The ballot measure, Initiative No. 3, is the brainchild of the Colorado Fiscal Institute.
Voters approved TABOR in 1992 as a check on government growth. It requires voter approval for new taxes and debt and for any spending above limits it imposes, based on the rate of inflation and population growth.
In February, the three-member Title Board denied the ballot measure, claiming it violated the single-subject rule required by the Colorado Constitution. The Title Board is made up of attorneys from the Secretary of State’s Office, Legislative Legal Services and the Attorney General’s Office.
In its 5-2 ruling Monday, however, the state’s highest court disagreed.
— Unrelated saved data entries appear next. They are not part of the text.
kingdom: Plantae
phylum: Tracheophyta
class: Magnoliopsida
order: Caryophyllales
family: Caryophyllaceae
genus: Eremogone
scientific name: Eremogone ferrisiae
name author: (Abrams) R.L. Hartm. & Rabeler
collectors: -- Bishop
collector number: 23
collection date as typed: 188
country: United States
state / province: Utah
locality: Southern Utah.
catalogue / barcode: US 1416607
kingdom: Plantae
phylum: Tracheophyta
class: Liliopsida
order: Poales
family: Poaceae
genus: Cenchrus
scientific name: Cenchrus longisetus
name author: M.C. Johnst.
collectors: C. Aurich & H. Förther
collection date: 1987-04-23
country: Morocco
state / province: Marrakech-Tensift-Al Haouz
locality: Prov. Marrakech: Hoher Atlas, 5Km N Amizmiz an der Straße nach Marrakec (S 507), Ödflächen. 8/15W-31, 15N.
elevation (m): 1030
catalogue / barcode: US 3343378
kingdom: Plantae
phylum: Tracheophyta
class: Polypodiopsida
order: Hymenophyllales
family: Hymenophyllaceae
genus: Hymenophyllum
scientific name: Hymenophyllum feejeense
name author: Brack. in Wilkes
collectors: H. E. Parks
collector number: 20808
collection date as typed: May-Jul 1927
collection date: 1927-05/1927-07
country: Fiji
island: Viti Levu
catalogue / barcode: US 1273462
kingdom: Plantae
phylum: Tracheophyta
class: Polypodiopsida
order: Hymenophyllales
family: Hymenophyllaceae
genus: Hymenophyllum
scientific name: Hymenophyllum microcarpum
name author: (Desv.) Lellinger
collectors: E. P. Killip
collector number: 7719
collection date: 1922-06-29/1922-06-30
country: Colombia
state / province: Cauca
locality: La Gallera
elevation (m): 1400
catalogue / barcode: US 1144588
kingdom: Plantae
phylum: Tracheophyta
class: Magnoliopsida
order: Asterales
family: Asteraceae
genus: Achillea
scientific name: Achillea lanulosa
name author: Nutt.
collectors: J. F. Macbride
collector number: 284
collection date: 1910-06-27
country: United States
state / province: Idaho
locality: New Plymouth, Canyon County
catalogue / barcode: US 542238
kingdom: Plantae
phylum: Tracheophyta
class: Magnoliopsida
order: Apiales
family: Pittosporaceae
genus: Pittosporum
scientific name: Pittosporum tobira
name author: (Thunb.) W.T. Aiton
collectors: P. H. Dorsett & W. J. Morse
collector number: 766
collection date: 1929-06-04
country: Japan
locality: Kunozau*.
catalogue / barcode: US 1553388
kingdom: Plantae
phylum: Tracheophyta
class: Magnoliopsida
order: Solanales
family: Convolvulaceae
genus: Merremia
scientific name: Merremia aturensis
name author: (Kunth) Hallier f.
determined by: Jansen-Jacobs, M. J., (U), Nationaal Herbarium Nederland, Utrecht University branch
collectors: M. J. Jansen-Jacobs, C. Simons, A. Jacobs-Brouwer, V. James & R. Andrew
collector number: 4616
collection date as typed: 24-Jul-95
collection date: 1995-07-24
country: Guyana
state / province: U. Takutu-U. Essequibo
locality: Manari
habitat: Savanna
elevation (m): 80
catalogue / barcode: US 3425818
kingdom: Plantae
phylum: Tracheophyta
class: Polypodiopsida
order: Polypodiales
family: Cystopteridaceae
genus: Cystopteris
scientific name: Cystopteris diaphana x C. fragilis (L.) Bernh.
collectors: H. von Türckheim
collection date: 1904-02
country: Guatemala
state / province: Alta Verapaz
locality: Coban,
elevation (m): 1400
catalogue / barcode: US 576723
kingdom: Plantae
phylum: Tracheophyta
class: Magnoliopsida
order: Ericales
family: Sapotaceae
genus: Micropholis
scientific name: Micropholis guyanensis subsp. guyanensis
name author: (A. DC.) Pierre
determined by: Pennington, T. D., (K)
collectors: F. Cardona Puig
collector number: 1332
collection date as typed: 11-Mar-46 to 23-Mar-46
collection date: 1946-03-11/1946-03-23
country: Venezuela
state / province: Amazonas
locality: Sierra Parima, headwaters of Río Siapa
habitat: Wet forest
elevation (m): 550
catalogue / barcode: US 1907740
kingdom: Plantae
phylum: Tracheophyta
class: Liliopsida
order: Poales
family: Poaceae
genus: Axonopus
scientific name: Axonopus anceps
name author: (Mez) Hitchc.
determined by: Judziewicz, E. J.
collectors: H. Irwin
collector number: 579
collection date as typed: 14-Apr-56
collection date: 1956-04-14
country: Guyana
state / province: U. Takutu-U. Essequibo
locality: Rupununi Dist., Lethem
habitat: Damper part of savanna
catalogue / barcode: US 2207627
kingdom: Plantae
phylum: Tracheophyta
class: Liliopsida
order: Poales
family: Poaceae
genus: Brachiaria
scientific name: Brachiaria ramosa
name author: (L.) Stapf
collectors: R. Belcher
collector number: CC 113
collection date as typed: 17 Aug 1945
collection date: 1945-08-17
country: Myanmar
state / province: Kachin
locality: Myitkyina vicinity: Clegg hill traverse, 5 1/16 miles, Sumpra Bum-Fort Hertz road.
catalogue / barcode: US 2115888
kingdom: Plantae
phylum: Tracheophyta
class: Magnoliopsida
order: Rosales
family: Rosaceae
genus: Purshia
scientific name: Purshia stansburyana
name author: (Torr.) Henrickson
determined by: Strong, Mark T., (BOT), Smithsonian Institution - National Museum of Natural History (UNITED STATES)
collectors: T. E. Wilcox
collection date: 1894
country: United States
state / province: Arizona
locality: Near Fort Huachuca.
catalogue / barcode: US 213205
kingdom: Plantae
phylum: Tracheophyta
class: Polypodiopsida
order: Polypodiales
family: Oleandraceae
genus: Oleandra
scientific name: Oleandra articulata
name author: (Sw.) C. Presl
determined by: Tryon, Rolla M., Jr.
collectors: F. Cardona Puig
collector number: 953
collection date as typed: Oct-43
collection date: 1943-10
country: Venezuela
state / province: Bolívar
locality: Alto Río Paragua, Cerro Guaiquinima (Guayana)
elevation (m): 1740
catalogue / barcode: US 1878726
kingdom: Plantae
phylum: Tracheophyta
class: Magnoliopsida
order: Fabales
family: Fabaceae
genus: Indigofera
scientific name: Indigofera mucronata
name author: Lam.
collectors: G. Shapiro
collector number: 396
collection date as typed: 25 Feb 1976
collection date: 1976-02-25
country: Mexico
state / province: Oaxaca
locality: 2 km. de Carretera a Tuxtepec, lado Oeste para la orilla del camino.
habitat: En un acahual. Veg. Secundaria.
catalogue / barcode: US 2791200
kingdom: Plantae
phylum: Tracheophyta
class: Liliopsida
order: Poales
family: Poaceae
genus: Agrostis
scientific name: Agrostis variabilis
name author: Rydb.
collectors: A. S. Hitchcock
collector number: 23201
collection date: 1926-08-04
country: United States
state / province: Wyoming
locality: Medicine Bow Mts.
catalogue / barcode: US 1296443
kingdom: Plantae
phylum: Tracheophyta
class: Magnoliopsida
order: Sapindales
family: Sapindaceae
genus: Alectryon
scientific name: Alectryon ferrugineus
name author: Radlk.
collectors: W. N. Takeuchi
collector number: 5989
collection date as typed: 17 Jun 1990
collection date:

The “initiative effectuates one and only one general objective or purpose, namely, the repeal of TABOR,” says the majority opinion, written by Justice Richard Gabriel. “It does not treat incongruous subjects in the same measure, and its subject matter is necessarily and properly connected. ... we perceive nothing in Initiative #3 that could be deemed to be surreptitious or hidden in the measure,” to put it outside the single-subject rule.
On this decision, Jackson said, the court is focused on one ballot measure, though the single-subject rule likely will be challenged again based on the Monday ruling.
Said Carol Hedges, executive director of the Colorado Fiscal Institute: “In answering this important question today, the Colorado Supreme Court has given voters additional options for addressing the fiscal challenges the state faces.
“Today’s opinion clarifies voters’ role in making changes to their state constitution. I’m thrilled that those options include a full repeal of a provision that has made Colorado an outlier on state tax policy for nearly 30 years.
“This decision provides a new wrinkle in ongoing community-led conversations regarding inequities in our constitutional tax system. Our ability to keep Colorado an awesome place to live, work and play starts and ends with fixing our upside-down tax code, and we now have an important new tool to fix the problem,” Hedges’ statement said.
TABOR author and tax felon Douglas Bruce said the Colorado Supreme Court has only ruled in favor of TABOR once in 25 years. That was the 1996 ruling on the single-subject rule.
The justices now have reversed themselves, Bruce said, calling the decision an act of “intellectual dishonesty” that pulled “the rug out from under the three attorneys (on the Title Board), who know the single-subject rule better than anyone else.”
Bruce said “someone got to” the court, given that Democrats control both houses of the General Assembly. The court doesn’t have to do anything to placate fiscal conservatives, he said.
“The law hasn’t changed, and the single subject rule hasn’t been rewritten in the past 23 years,” Bruce said, calling the justices “the worst example of activist judges that you can imagine.”
Among TABOR supporters, Jesse Mallory of Americans for Prosperity Colorado said, “Politicians and big government organizations have been calling for an end to the Taxpayer’s Bill of Rights for years. Now they get their chance to try to convince the people of Colorado that they don’t deserve to vote on tax increases — a right AFP firmly believes Coloradans should have. Every elected official in Colorado will have the opportunity to publicly state which side they fall on.”
The one-line ballot measure simply states: “Repeal Section 20 of Article X,” the TABOR section of the state constitution.
The initiative now goes back to the Title Board to resume the process to put the measure on the ballot. Should its backers gather the more than 124,000 signatures needed to place it on the ballot, it would be voters’ first opportunity to repeal TABOR. It could show up on the ballot as soon as this year.
The ruling helps clarify what’s legally possible, said Elliott Goldbaum of the Colorado Fiscal Institute.
The ballot measure would require only 50% plus one voter’s approval, rather than the 55% approval required for additions to the state constitution, set in Amendment 71 in 2016.
About 90% of requests by local governments to “de-bruce” have passed, meaning voters allow them to spend all the revenue they collected.